"That is just unacceptable," says Rahul Yarala, executive director of the Wind Technology Testing Center at the MassCEC, the state-funded organization created to spur economic growth for Massachusetts in the clean energy sector. Instead of three testing units, they were going to scale back to two, as well as shrink the footprint of the building. A smaller building couldn’t accommodate 300-foot blades.
"But then the [U.S. Department of Energy (DOE)] came in and said, ‘If we’re going to do this, let’s do it right,’" Yarala says.
The $40 million center was given new life with $25 million in funds from the DOE under the American Recovery and Reinvestment Act.
Touchdown
The facility, set to open later this year at the Massachusetts’s Port Authority in Boston, will support the United States’ growing wind power industry by helping to reduce blades and wind turbines costs and attract companies to design, manufacture and test their products domestically.
The 50,000 sq. ft. facility will also promote the growth of U.S. companies that are part of the wind turbines production supply chain —including fiberglass distributors and advanced composite materials manufacturers.
"With this project, we are not only catching up [with the other countries that have large-scale testing centers], but we are going to get ahead the curve," Yarala says.
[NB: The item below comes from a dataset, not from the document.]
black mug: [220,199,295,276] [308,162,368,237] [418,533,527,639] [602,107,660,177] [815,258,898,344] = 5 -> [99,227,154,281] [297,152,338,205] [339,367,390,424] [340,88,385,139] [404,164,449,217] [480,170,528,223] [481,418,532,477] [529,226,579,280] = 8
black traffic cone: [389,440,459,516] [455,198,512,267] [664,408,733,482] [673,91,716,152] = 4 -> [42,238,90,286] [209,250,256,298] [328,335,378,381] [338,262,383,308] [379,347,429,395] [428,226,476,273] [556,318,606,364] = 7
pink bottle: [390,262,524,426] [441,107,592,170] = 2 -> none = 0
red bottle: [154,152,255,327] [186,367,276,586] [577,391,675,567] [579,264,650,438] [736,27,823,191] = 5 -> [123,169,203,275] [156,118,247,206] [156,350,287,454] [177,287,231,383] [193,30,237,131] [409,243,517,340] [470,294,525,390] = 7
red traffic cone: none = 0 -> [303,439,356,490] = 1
Yarala says the facility itself is expected to create up to 300 construction jobs, about 30 design and eight administrative positions when it is completed.
Practice field
As the amount of energy generated from wind farm grows, so do the size of wind turbines blades. In the 1980s, blades were 65 feet long. Now blades are about 200 feet in the U.S. and, in the future, blades will be roughly the size of a football field.
Bigger blades mean more watts, but before any blades get attached to turbines, they need to be tested and certified.
Europe and Brazil, the only places with facilities large enough and qualified enough to undertake such tasks, are expensive options for American blade manufacturers looking to cost-effectively bring new products to the U.S. market.
The new American facility, which will test about 12 blades a year, will conduct two primary tests — static and fatigue — as part of an ISO, or international standard organization, certification for wind blades.
Blades are bolted to a 12-foot-thick slab of concrete that stands 40 feet tall and 80 feet wide. The static test determines the strength of the blade to find its breaking point and takes about two weeks. The fatigue test, which lasts three to six months, simulates the wear and tear of a blade, similar to repeatedly bending a paper clip back and forth.
Yarala says the Wind Technology Testing Center’s first test run may take place in January 2011, with the first commercial test in March.
The facility will also provide a close testing lab for academia and scientists working on new designs and bolster an emerging offshore wind industry in Massachusetts and beyond, Yarala says. Most offshore wind farms in Europe and other parts of the world have blades 300 feet and up.
The 300-foot blades, which Yarala says will hit the U.S. market in the next 10 years, will be used on 5 MW turbines and up. Today’s 200-foot blades are mainly affixed to 1.5 MW and 2 MW wind turbines.
"This kind of infrastructure will help bring down the costs and make the [wind industry] more competitive," Yarala says. "It’s going to help companies test a lot more, and help them get into the wind turbine market."